Lung permeability and hemodynamics during endotoxemia: effect of aprotinin.

To test the hypothesis that the broad spectrum protease inhibitor, aprotinin, can prevent early pathophysiology of sepsis, we administered endotoxin (0.1-0.75 microgram/kg) by a 30-min infusion to awake goats. Animals were used as their own controls receiving endotoxin with no treatment on one day and treatment with a bolus injection (10 trypsin inhibitory units, TIU, per kg) followed by a 6-hr infusion (5 TIU/kg/hr) of aprotinin on another. The effect on systemic and pulmonary hemodynamics, lung lung lymph flow (QL), lymph plasma protein ratio (L/P), and systemic eicosanoid levels were assessed.
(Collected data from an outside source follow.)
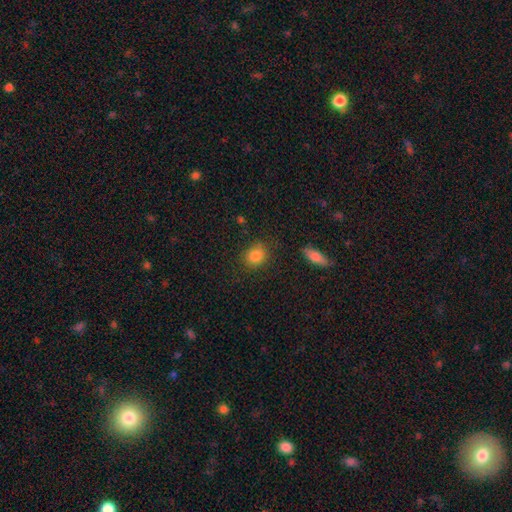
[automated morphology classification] This is clearly a smooth galaxy (84%). How rounded: likely round (62%). Merging: clearly none (81%).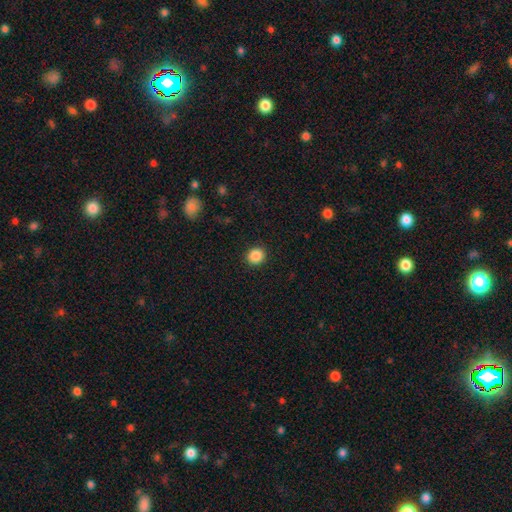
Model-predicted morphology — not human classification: type=smooth (87%); roundness=round (85%); merging=none (92%).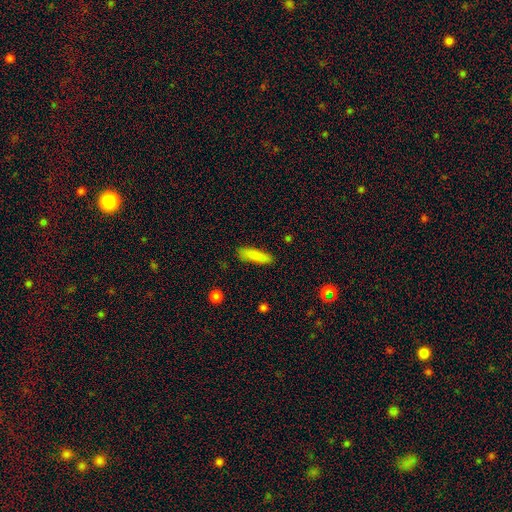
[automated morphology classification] A smooth galaxy with no disk features (85%) that is cigar-shaped (67%).

Vote fractions:
- Smooth or featured? smooth: 85% / star or artifact: 7% / featured or disk: 7%
- How rounded? cigar-shaped: 67% / in between: 31% / round: 2%
- Merging? none: 83% / minor disturbance: 12% / major disturbance: 3% / merger: 2%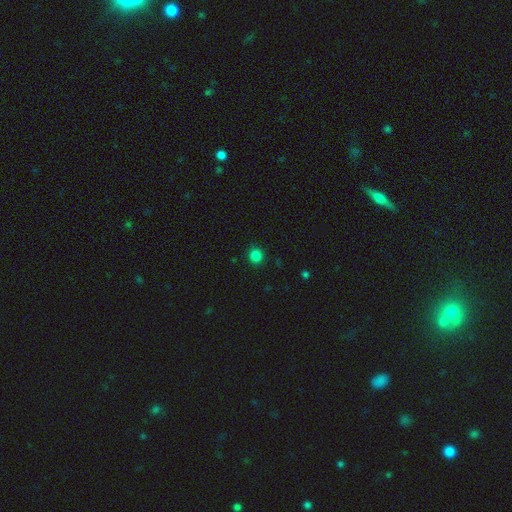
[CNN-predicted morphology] type=smooth (83%); roundness=round (87%); merging=none (90%).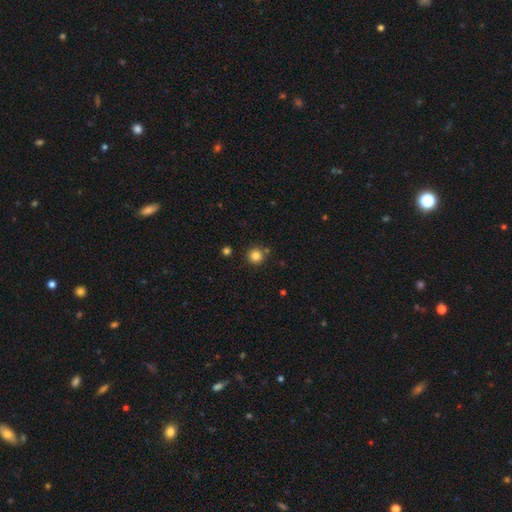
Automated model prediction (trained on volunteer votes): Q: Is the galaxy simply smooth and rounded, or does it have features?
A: smooth — 83%.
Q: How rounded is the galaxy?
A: round — 95%.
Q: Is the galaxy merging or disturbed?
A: none — 84%.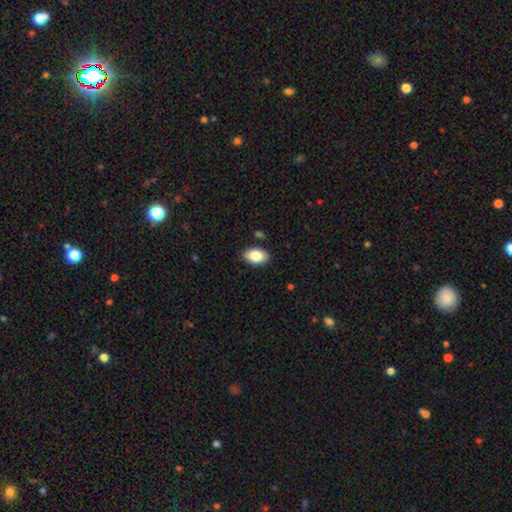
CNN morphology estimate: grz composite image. It shows a smooth galaxy with no disk features (84%) that is in between round and cigar-shaped (92%). Merging: none (87%).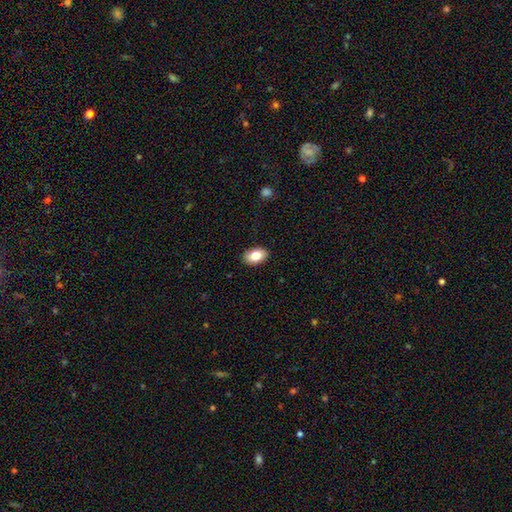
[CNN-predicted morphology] Smooth or featured? smooth (81%)
How rounded? in between (89%)
Merging? none (89%)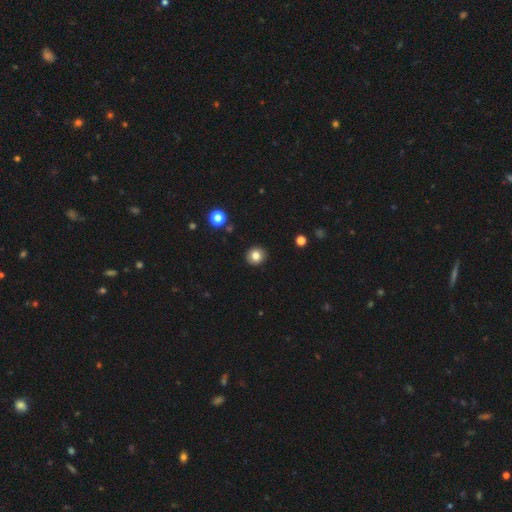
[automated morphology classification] Smooth or featured? smooth (82%)
How rounded? round (89%)
Merging? none (92%)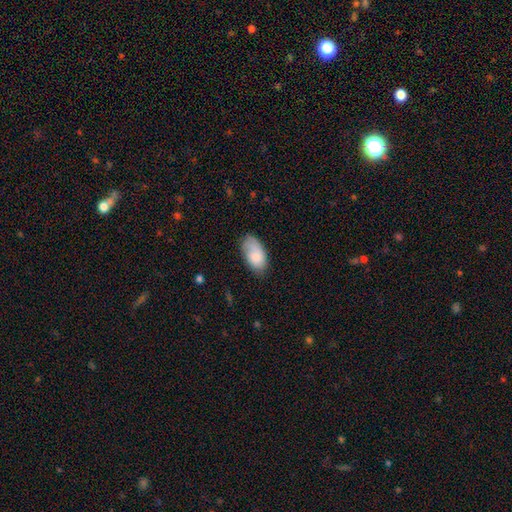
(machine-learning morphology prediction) Overall: smooth (79%). How rounded: in between (94%). Merging: none (66%).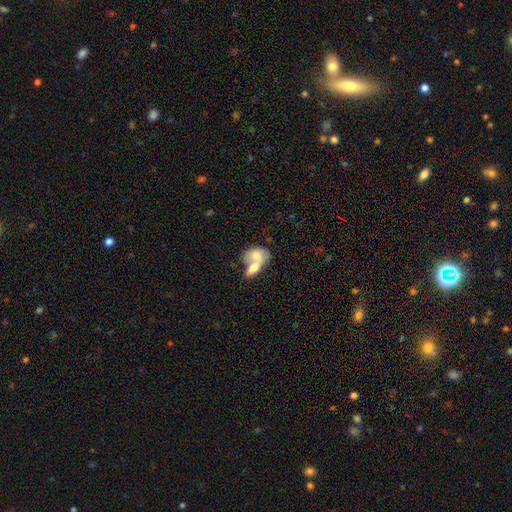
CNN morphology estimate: type=smooth (67%); roundness=in between (82%); merging=merger (74%).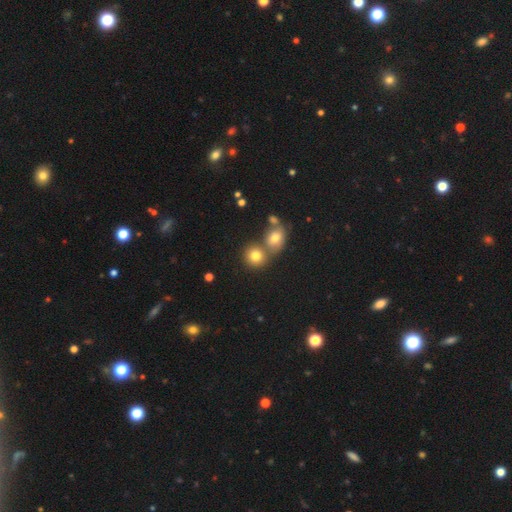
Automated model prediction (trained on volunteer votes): This appears to be a smooth galaxy with no disk features (77%) that is round (82%). Merging: none (51%).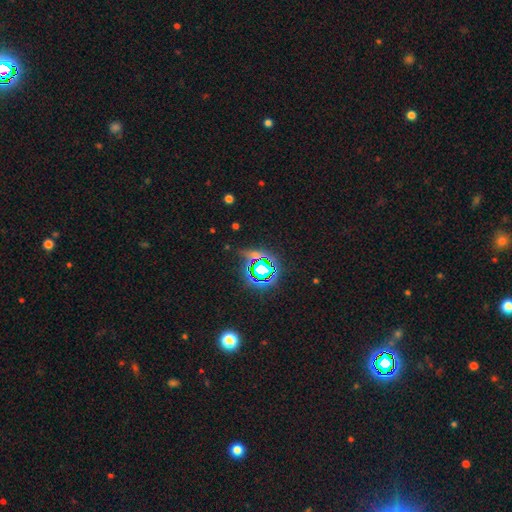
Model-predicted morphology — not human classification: Smooth or featured? Predicted: star or artifact (p=0.71).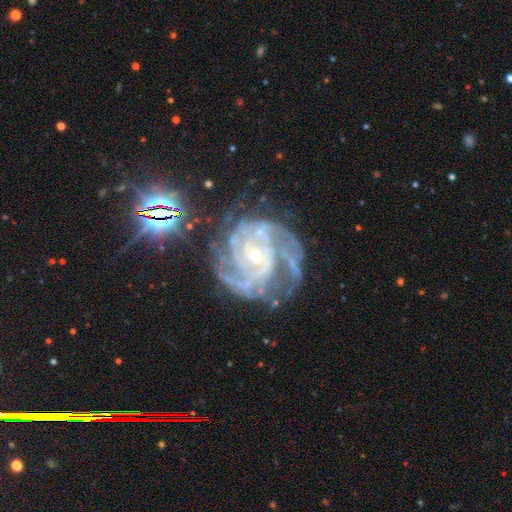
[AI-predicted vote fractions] A featured or disk galaxy (90%) with no bar (60%), 2 (29%) tight (61%) spiral arms (98%) and a small central bulge (62%).

Vote fractions:
- Smooth or featured? featured or disk: 90% / star or artifact: 7% / smooth: 3%
- Edge-on disk? no: 98% / yes: 2%
- Bar? no: 60% / weak: 30% / strong: 10%
- Spiral arms? yes: 98% / no: 2%
- Spiral winding? tight: 61% / medium: 33% / loose: 6%
- Spiral arm count? 2: 29% / 3: 23% / can't tell: 20% / 4: 13% / more than 4: 8% / 1: 7%
- Bulge size? small: 62% / moderate: 34% / large: 1% / none: 1% / dominant: 1%
- Merging? none: 57% / minor disturbance: 23% / major disturbance: 17% / merger: 3%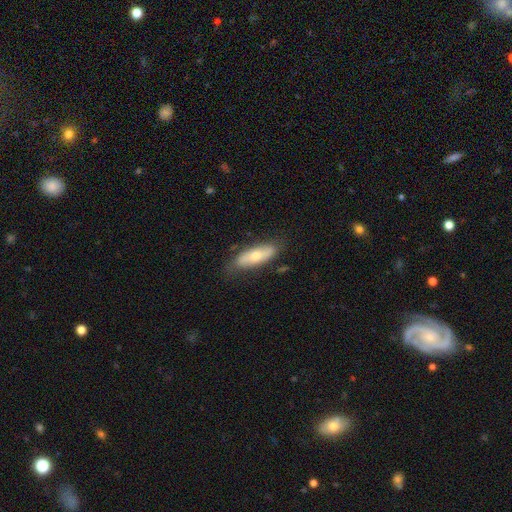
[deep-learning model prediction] Smooth or featured?
  - smooth: 58% *
  - featured or disk: 36%
  - star or artifact: 6%
How rounded?
  - in between: 63% *
  - cigar-shaped: 35%
  - round: 2%
Merging?
  - none: 76% *
  - minor disturbance: 19%
  - major disturbance: 4%
  - merger: 2%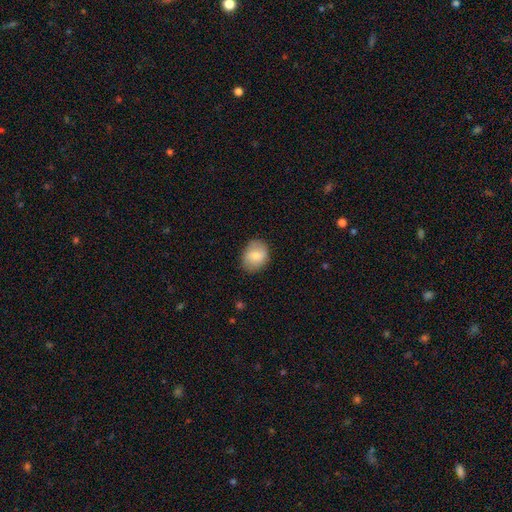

QL quickly reached 28 ml/hr (four times baseline) in both groups then slowly returned toward baseline. L/P ratio of both groups decreased by about 10% then returned to baseline. QL and L/P were not different between groups. Likewise, vascular parameters were not different between groups. Mean pulmonary artery pressure increased approximately 150% to a peak of 58 cm H2O in both groups while pulmonary artery wedge pressure doubled from a baseline of 8 cm H2O then both groups returned to baseline. Systemic arterial pressure decreased over the 6 hr experimental period by 15 Torr to 70 Torr in both groups. Cardiac output declined from 4.3 to 3 liter/min after the endotoxin, remaining at the level for 2 hr then progressively increased to about 5 liter/min in both groups. We conclude that aprotinin, in doses similar to those reported to give protection from acute lung injury of various origins, fails to modify the early cardiopulmonary pathophysiology of endotoxin.